◆ **Document section**
• • • • • • •

I preface that statement by noting that private debt levels have to drop to provide some financial stability to that sector. This will require a saving effort over many years (given the time that the households and firms overall binged on credit). That process has to be supported by government deficits given that net exports are not sufficient to drive the necessary income growth.

There is nothing coming out of the Treasurer’s office that suggests he understands any of that. His stubborn entreaty that “we’re sticking to our strict fiscal rules” just sounds like obsessive compulsive behaviour to me.

Second, the idea that because growth is faltering – and the automatic stabilisers (lost tax revenue, less saving in welfare outlays) are pushing the deficit higher – that the Government has to impose even more austerity is breathtaking … at the very least.

Horse before the cart! The budget outcome should never be a “rule” that is blindly followed. As I have noted previously, the budget outcome is not something the Government can control very easily. It can try but ultimately it is private spending decisions that determine the final outcome.

If a government pursues austerity thinking each dollar it cuts is a dollar in budget shrinkage it will typically fail. Why? Because the austerity reduces national income which impacts negatively on private spending, which, in turn, further reduces national income. The negativity of the austerity reverberates throughout the economy.

As the economy declines, the falling tax revenue and increased welfare outlays increase the budget deficit (or reduce an existing surplus). The faster the government cuts the worse the situation will get.

So the last thing you would do when there is already evidence that government revenue is about to “take a hit from weaker growth” is deliberately cut back net public spending because the projections now suggest you won’t achieve your preconceived budget goal.

Fiscal policy is a living art form. It requires sound judgement and the ability to be flexible and move with changing circumstances. Setting fiscal rules is the anathema of that reality.

It also requires us to understand that the budget outcome is part of the overall “system solution” and depends on private and public spending decisions. Trying to control an outcome is irresponsible and fraught.

The more appropriate role of government is to target real outcomes – like employment and output growth to ensure unemployment and waste is minimised. The budget will be whatever it takes to achieve those goals … and that is just fine.

“Sticking to our strict fiscal rules” is just an admission that the Treasurer has no flair.


I have to finish on that note.

Sovereign governments who don’t want to be sovereign – that is what this is all about.

That is enough for today!

This Post Has 48 Comments

  1. Market sentiment cannot dominate the fiscal capacity of a sovereign government.

    What about Indonesia 1997?

  2. Dear Aidan (at )

    You ask about Indonesia 1997.

    By asking that question you are yet to understand the fundamentals of Modern Monetary Theory which was behind my statement (questioned by you) that:

    Market sentiment cannot dominate the fiscal capacity of a sovereign government.

• • • • • • •

◆ **Provided entries**
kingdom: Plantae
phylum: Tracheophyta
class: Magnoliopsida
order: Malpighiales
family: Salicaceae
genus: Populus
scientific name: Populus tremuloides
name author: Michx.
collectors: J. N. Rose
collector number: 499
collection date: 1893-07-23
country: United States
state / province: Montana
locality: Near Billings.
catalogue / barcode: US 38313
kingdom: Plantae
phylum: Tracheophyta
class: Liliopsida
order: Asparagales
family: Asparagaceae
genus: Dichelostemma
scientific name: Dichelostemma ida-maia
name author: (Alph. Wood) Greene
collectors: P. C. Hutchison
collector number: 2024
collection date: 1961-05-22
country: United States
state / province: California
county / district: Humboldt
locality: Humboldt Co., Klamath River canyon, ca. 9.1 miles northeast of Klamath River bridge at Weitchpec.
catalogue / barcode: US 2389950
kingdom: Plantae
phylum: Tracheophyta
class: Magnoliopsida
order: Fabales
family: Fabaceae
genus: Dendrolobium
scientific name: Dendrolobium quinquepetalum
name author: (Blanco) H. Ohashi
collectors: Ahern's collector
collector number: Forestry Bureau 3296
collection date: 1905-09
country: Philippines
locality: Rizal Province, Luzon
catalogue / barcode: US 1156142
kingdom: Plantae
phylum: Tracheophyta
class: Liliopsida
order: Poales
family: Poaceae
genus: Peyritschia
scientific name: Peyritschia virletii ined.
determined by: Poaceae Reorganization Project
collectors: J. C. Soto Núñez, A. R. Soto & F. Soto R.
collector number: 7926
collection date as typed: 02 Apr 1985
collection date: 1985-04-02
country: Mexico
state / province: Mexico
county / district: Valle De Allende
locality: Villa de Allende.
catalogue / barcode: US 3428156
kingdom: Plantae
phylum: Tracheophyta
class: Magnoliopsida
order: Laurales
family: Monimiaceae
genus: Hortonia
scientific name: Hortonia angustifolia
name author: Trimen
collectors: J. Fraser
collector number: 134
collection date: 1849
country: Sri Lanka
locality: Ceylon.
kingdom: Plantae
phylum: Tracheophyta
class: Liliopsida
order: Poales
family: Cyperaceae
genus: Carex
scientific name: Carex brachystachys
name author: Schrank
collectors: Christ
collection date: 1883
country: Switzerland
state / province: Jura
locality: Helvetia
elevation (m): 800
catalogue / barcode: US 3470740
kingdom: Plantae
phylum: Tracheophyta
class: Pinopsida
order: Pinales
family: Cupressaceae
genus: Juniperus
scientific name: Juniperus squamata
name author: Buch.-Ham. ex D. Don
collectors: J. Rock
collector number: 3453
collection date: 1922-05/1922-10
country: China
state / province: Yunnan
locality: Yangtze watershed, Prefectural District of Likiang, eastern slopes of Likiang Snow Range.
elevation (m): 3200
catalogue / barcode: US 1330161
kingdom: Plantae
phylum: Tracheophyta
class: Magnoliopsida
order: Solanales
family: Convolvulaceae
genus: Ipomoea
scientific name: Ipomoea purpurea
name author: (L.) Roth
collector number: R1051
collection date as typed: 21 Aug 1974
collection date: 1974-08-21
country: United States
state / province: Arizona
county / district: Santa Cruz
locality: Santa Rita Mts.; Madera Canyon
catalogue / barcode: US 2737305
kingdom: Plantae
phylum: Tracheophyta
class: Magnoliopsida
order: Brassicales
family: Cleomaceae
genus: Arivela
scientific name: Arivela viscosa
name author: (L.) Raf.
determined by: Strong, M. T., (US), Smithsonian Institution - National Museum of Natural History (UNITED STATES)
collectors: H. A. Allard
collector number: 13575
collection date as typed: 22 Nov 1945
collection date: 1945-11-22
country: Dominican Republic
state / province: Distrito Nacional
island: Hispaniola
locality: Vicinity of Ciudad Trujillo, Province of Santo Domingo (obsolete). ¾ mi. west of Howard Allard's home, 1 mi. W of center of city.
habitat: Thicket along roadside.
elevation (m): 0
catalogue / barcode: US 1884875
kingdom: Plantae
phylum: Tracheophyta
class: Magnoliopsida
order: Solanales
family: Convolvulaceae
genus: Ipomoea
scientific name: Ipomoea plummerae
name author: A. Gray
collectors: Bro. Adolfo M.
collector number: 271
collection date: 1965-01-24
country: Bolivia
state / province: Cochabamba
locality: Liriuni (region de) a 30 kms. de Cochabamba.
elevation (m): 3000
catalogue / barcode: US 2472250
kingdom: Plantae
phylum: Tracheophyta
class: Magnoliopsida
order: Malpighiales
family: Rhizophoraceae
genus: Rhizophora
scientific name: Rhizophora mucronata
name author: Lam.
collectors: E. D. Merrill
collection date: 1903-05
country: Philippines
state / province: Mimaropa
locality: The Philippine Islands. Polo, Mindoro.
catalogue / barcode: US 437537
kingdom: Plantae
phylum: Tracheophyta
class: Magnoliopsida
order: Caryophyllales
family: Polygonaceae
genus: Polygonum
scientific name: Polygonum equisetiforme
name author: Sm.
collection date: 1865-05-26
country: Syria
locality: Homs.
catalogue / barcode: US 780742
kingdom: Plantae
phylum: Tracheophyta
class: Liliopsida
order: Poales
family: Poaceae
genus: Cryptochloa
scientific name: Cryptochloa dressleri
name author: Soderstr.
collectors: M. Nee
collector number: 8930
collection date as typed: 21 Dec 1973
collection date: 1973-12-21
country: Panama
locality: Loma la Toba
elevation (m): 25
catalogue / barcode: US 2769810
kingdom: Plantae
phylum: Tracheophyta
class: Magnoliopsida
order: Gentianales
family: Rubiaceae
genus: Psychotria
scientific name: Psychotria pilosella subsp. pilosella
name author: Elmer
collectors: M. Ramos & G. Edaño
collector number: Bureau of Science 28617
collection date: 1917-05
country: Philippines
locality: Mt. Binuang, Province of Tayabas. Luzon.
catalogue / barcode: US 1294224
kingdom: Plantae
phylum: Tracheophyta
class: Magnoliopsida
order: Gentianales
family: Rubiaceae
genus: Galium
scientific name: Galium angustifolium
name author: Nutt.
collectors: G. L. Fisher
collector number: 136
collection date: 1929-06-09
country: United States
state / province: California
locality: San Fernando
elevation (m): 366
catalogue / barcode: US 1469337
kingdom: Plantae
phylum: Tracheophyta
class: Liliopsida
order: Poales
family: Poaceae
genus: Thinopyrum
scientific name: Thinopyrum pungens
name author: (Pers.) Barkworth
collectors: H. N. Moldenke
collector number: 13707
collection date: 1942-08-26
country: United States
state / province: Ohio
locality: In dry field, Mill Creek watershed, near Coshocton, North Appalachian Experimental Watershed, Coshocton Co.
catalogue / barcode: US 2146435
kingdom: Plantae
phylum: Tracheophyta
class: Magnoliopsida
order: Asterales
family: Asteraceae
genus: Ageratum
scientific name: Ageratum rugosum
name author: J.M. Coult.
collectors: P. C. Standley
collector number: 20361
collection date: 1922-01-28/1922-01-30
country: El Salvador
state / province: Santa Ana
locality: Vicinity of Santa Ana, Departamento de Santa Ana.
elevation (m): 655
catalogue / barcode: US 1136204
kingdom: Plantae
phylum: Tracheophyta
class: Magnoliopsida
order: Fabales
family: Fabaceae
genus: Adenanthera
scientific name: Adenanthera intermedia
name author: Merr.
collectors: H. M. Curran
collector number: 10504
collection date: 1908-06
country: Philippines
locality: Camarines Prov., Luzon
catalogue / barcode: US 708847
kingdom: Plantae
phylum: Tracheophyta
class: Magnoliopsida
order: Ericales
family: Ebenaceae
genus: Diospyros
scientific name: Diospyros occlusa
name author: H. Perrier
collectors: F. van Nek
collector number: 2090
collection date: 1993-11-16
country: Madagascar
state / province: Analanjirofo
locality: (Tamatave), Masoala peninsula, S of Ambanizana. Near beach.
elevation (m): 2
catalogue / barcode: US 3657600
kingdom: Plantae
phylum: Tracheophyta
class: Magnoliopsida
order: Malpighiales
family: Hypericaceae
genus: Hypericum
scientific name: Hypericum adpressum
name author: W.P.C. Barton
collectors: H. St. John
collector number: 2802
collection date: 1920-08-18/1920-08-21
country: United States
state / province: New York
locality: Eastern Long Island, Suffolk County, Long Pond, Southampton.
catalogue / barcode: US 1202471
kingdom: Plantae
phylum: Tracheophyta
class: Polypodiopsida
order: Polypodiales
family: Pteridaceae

• • • • • • •

◆ **Task list**
1 - Return the part of the fiscal policy passage from "1. Market sentiment" up to and including "about Indonesia 1997.", copied word for word.
2 - Recast the records from the line with "collection date: 1922-01-28/1922-01-30" up to and including the line with "collectors: H. St. John" as a Markdown table with the columns Row and Line, leaving out any blank lines.

◆ **Full solutions**
1 -
1. Market sentiment cannot dominate the fiscal capacity of a sovereign government.

    What about Indonesia 1997?

  2. Dear Aidan (at )

    You ask about Indonesia 1997.

2 -
| Row | Line |
|---|---|
| 1 | collection date: 1922-01-28/1922-01-30 |
| 2 | country: El Salvador |
| 3 | state / province: Santa Ana |
| 4 | locality: Vicinity of Santa Ana, Departamento de Santa Ana. |
| 5 | elevation (m): 655 |
| 6 | catalogue / barcode: US 1136204 |
| 7 | kingdom: Plantae |
| 8 | phylum: Tracheophyta |
| 9 | class: Magnoliopsida |
| 10 | order: Fabales |
| 11 | family: Fabaceae |
| 12 | genus: Adenanthera |
| 13 | scientific name: Adenanthera intermedia |
| 14 | name author: Merr. |
| 15 | collectors: H. M. Curran |
| 16 | collector number: 10504 |
| 17 | collection date: 1908-06 |
| 18 | country: Philippines |
| 19 | locality: Camarines Prov., Luzon |
| 20 | catalogue / barcode: US 708847 |
| 21 | kingdom: Plantae |
| 22 | phylum: Tracheophyta |
| 23 | class: Magnoliopsida |
| 24 | order: Ericales |
| 25 | family: Ebenaceae |
| 26 | genus: Diospyros |
| 27 | scientific name: Diospyros occlusa |
| 28 | name author: H. Perrier |
| 29 | collectors: F. van Nek |
| 30 | collector number: 2090 |
| 31 | collection date: 1993-11-16 |
| 32 | country: Madagascar |
| 33 | state / province: Analanjirofo |
| 34 | locality: (Tamatave), Masoala peninsula, S of Ambanizana. Near beach. |
| 35 | elevation (m): 2 |
| 36 | catalogue / barcode: US 3657600 |
| 37 | kingdom: Plantae |
| 38 | phylum: Tracheophyta |
| 39 | class: Magnoliopsida |
| 40 | order: Malpighiales |
| 41 | family: Hypericaceae |
| 42 | genus: Hypericum |
| 43 | scientific name: Hypericum adpressum |
| 44 | name author: W.P.C. Barton |
| 45 | collectors: H. St. John |